The Gay Men’s Chorus of Washington held the annual Spring Affair gala at the Ritz Carlton Washington, D.C. on Saturday. The theme for this year’s fete was “Sapphire & Sparkle.” The chorus celebrated 45 years in D.C. with musical performances, food, entertainment, and an awards ceremony.

Gay Men’s Chorus of Washington Executive Director Justin Fyala and Artistic Director Thea Kano gave welcoming speeches. Opening remarks were delivered by Spring Affair co-chairs Tracy Barlow and Tomeika Bowden. Uproariously funny comedian Murray Hill performed a stand-up set and served as the emcee.

There were performances by Gay Men’s Chorus of Washington groups Potomac Fever, 17th Street Dance, the Rock Creek Singers, Seasons of Love, and the GenOUT Youth Chorus.

Anjali Murthy speaks at the Gay Men’s Chorus of Washington’s Spring Affair on Saturday, May 16. (Washington Blade photo by Michael Key)

Anjali Murthy, a member of the chorus and a graduate of the GenOUT Youth Chorus, addressed the attendees of the gala.

“The LGBTQ+ community isn’t bound by blood ties: we are brought together by shared experience,” Murthy said. “Being Gen Z, I grew up with Ellen [DeGeneres] telling me through the TV screen that it gets better: that one day, it’ll all be okay.

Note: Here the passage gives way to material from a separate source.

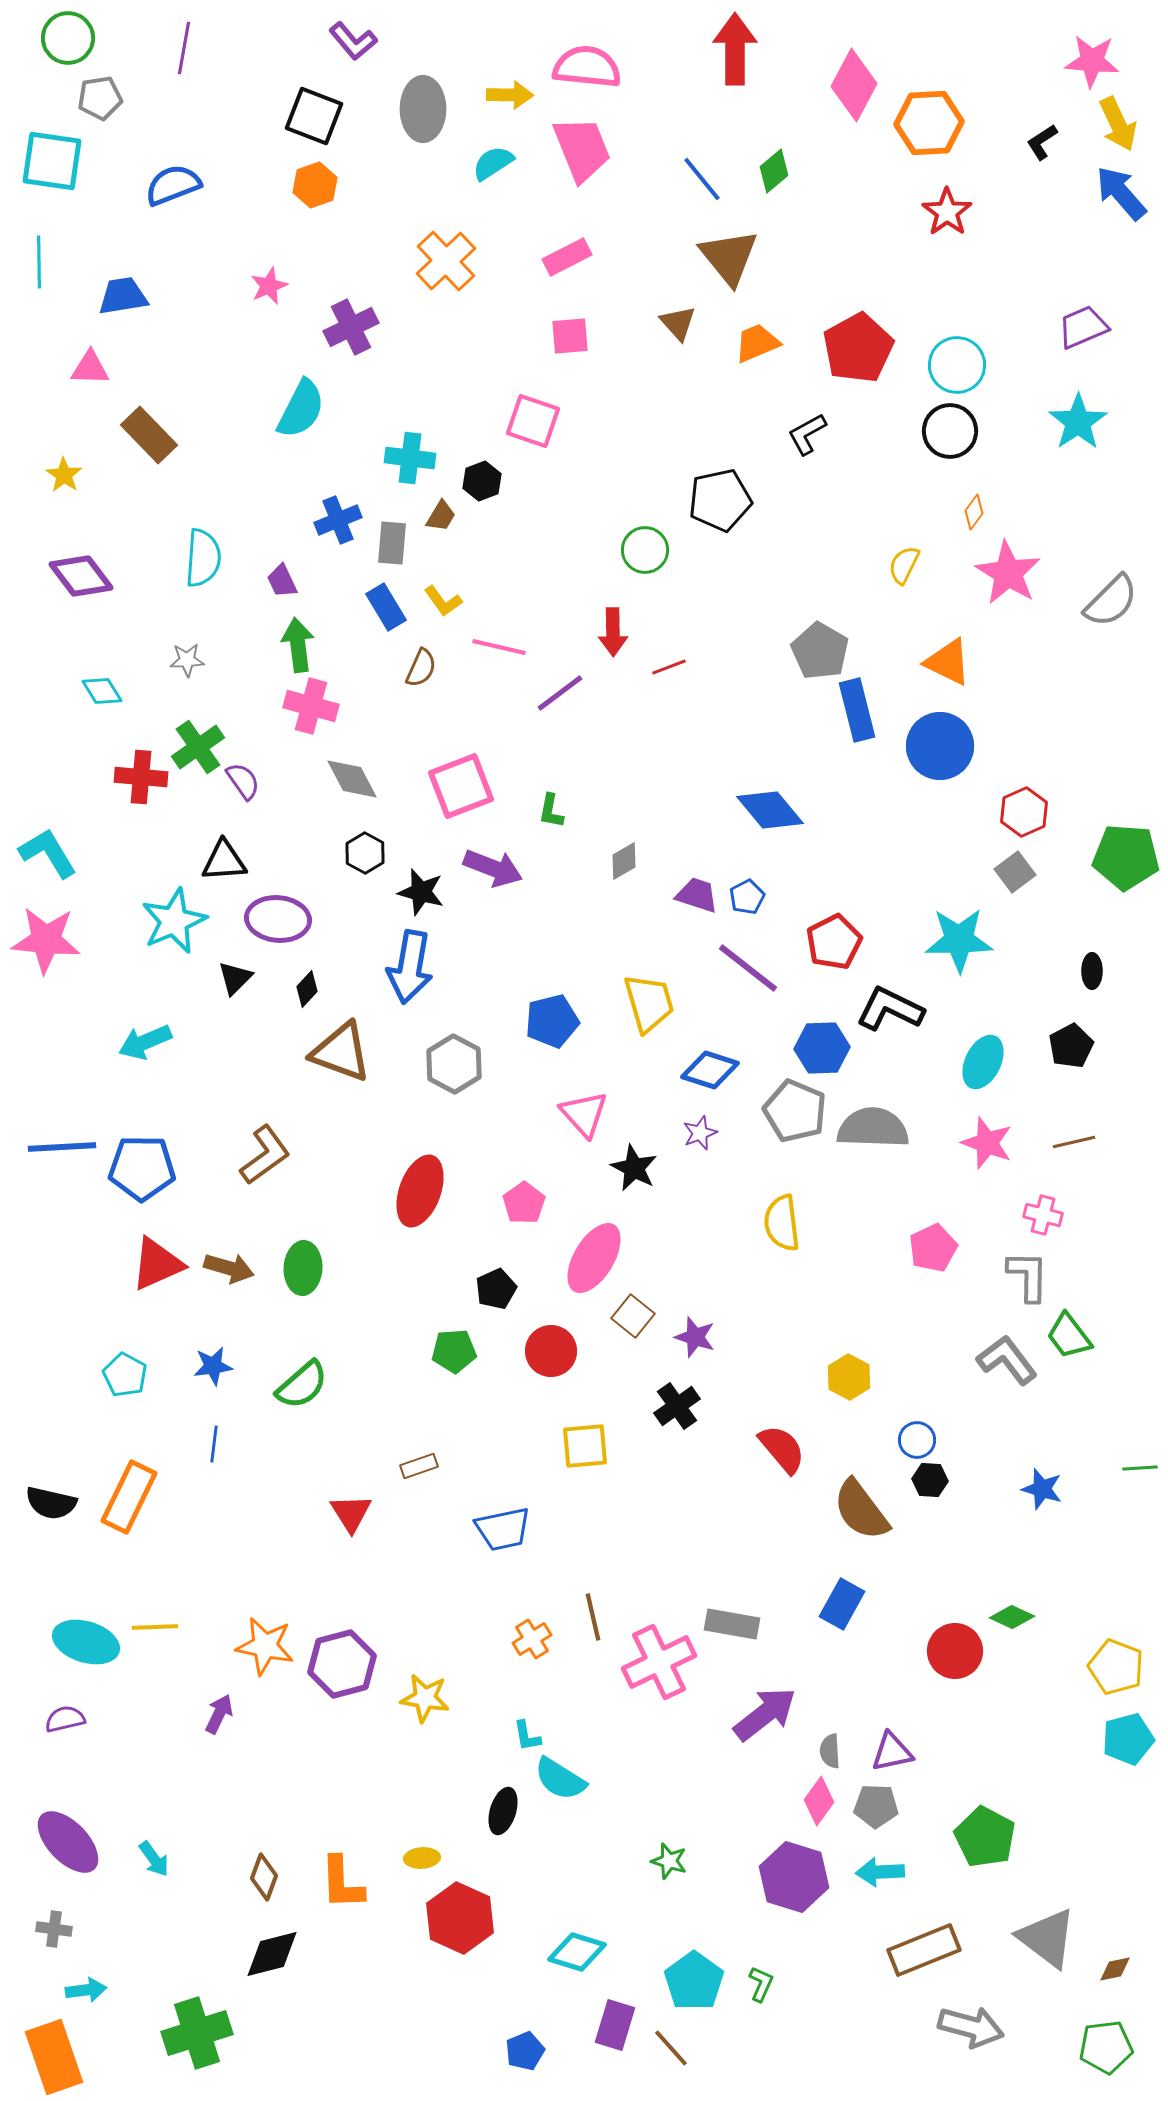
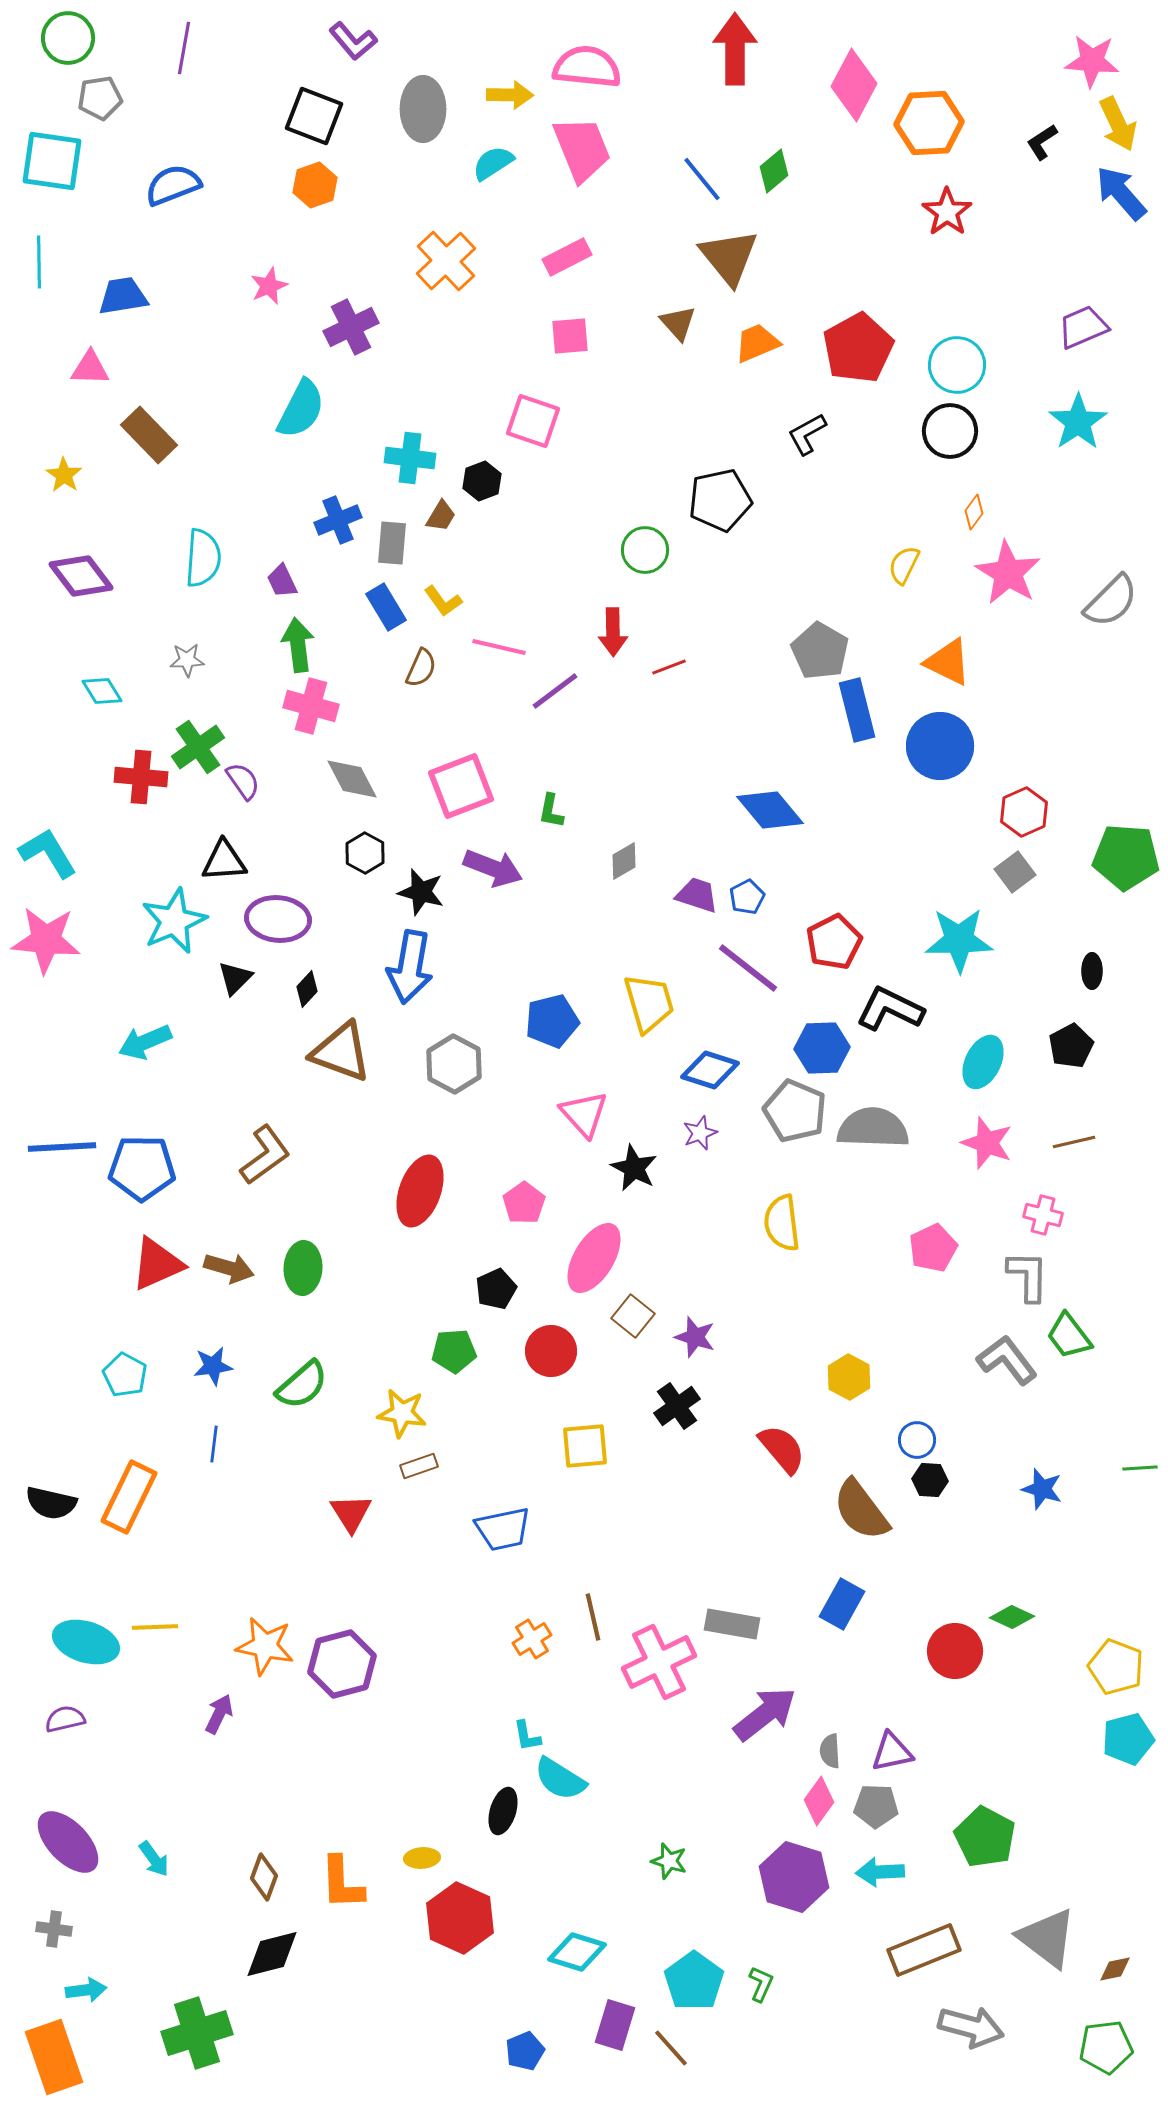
purple line at (560, 693): moved 5 px left, 2 px up
yellow star at (425, 1698): moved 23 px left, 285 px up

The sentiment isn’t wrong, but it’s passive. What I’ve learned from GMCW is that our future is something we practice together. It exists because people like you continue to show up for it, to believe in the possibilities of what we’re still becoming”

The event concluded with the presentation of the annual Harmony Awards. This year’s awardees included local drag artist and activist Tara Hoot, the human rights organization Rainbow Railroad as well as Rocky Mountain Arts Association Executive Director, Dr. Chipper Dean.